- [Your objective] Scan the material below for every line with the string "wrist", and copy those lines.

- [Supplied information]
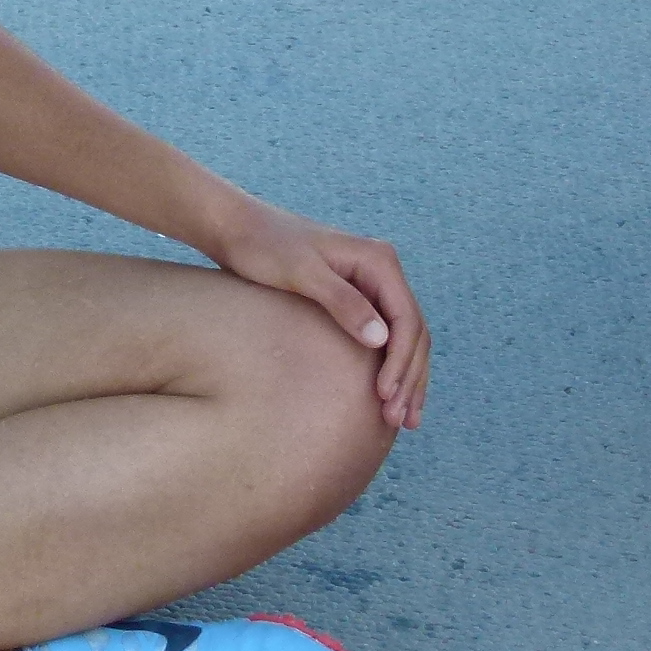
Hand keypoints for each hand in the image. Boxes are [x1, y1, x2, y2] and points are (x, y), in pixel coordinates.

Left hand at [209, 199, 430, 429]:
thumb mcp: (302, 274)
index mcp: (379, 261)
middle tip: (400, 421)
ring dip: (406, 378)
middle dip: (410, 378)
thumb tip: (382, 340)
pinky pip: (384, 336)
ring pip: (403, 338)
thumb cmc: (264, 247)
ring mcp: (371, 284)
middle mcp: (382, 270)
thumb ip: (342, 302)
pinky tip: (388, 394)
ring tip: (402, 420)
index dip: (402, 363)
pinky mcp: (355, 297)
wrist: (237, 229)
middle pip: (413, 333)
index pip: (407, 320)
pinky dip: (389, 366)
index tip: (385, 397)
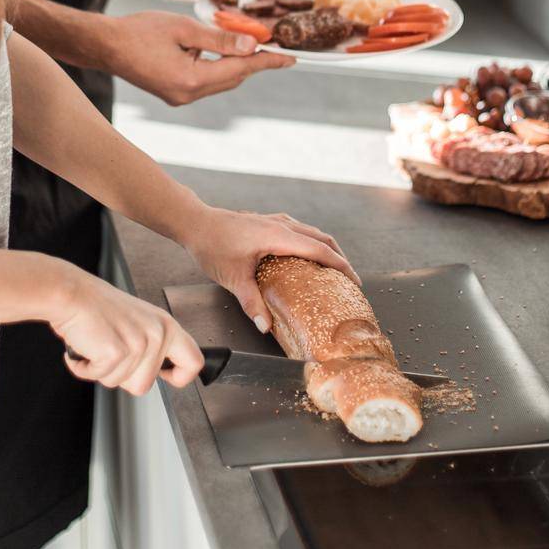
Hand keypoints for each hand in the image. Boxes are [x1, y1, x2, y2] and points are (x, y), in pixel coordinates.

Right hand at [49, 269, 203, 395]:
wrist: (71, 293)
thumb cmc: (97, 306)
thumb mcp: (139, 321)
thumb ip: (154, 343)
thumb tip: (158, 371)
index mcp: (167, 325)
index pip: (194, 362)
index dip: (180, 377)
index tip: (164, 376)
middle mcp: (158, 334)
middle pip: (145, 385)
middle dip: (122, 376)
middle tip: (111, 352)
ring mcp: (139, 344)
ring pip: (121, 384)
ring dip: (102, 371)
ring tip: (97, 344)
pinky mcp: (117, 352)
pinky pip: (99, 377)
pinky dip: (85, 368)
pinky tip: (85, 347)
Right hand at [103, 11, 293, 106]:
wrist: (106, 46)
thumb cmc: (140, 31)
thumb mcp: (184, 29)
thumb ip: (219, 39)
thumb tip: (252, 46)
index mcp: (191, 80)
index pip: (240, 70)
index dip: (268, 62)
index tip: (291, 57)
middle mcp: (188, 96)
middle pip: (233, 79)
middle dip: (255, 62)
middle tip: (275, 45)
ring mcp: (180, 98)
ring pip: (221, 82)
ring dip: (237, 64)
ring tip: (254, 45)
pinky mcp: (174, 94)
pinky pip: (206, 81)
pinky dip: (219, 67)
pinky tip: (224, 51)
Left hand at [185, 207, 360, 333]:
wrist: (195, 223)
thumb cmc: (212, 244)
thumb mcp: (233, 279)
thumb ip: (252, 304)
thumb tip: (266, 327)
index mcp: (279, 236)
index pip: (320, 250)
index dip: (341, 265)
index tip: (353, 281)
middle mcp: (281, 225)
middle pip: (322, 238)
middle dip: (339, 257)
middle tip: (348, 279)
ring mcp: (274, 221)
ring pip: (310, 232)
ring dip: (325, 248)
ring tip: (330, 270)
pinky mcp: (267, 222)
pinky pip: (298, 231)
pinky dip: (310, 243)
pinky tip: (303, 258)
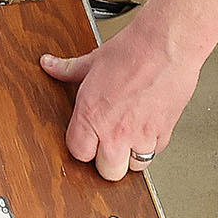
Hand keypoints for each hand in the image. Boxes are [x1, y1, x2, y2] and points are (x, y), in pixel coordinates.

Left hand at [40, 17, 200, 179]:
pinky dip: (152, 145)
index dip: (82, 148)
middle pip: (108, 172)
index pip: (79, 153)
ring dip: (131, 156)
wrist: (167, 45)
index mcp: (91, 116)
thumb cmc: (132, 51)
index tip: (86, 140)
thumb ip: (67, 69)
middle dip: (107, 162)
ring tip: (129, 138)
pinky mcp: (165, 132)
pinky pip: (157, 152)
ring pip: (135, 168)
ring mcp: (142, 135)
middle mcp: (115, 131)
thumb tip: (50, 65)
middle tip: (108, 146)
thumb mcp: (92, 61)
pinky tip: (147, 128)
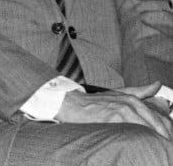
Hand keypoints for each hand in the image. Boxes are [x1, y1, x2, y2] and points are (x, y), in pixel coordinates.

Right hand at [57, 82, 172, 139]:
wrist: (72, 103)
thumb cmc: (95, 101)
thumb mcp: (118, 93)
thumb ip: (140, 91)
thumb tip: (157, 84)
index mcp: (134, 99)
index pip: (160, 118)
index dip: (167, 131)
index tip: (168, 140)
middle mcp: (130, 104)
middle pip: (157, 124)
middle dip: (164, 136)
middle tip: (166, 147)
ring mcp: (122, 111)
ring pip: (147, 128)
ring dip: (154, 139)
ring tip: (157, 151)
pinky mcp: (113, 118)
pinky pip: (132, 131)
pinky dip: (140, 138)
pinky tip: (142, 145)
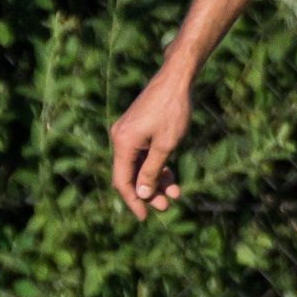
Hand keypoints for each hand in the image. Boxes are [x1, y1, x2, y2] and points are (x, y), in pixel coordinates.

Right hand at [108, 68, 192, 217]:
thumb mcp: (166, 145)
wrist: (176, 79)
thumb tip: (141, 194)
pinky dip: (156, 165)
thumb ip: (152, 171)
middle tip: (166, 206)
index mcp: (123, 143)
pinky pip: (143, 154)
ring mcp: (128, 133)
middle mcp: (120, 139)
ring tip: (174, 193)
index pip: (122, 180)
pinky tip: (170, 175)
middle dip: (148, 192)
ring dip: (155, 180)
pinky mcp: (137, 128)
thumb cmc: (173, 110)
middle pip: (130, 175)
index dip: (133, 200)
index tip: (144, 217)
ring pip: (139, 165)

- [Response for this exercise]
wrist: (237, 229)
wrist: (71, 293)
wrist: (106, 46)
wrist: (195, 223)
wrist: (167, 45)
wrist: (72, 103)
wrist: (176, 79)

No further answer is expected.